Work instructions:
Because only the text is wanted, repeat the records below exactly and omit the pictures.

Recorded information:
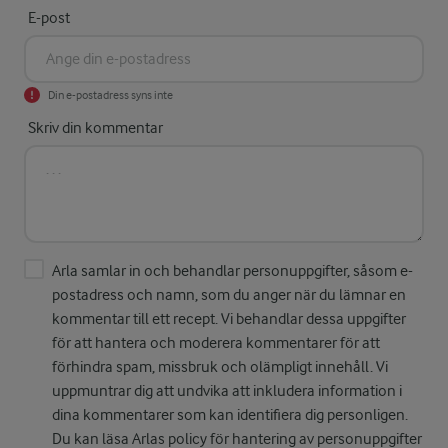
E-post
Din e-postadress syns inte
Skriv din kommentar
Arla samlar in och behandlar personuppgifter, såsom e-
postadress och namn, som du anger när du lämnar en
kommentar till ett recept. Vi behandlar dessa uppgifter
för att hantera och moderera kommentarer för att
förhindra spam, missbruk och olämpligt innehåll. Vi
uppmuntrar dig att undvika att inkludera information i
dina kommentarer som kan identifiera dig personligen.
Du kan läsa Arlas policy för hantering av personuppgifter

Result for this exercise:
E-post
Din e-postadress syns inte
Skriv din kommentar
Arla samlar in och behandlar personuppgifter, såsom e-
postadress och namn, som du anger när du lämnar en
kommentar till ett recept. Vi behandlar dessa uppgifter
för att hantera och moderera kommentarer för att
förhindra spam, missbruk och olämpligt innehåll. Vi
uppmuntrar dig att undvika att inkludera information i
dina kommentarer som kan identifiera dig personligen.
Du kan läsa Arlas policy för hantering av personuppgifter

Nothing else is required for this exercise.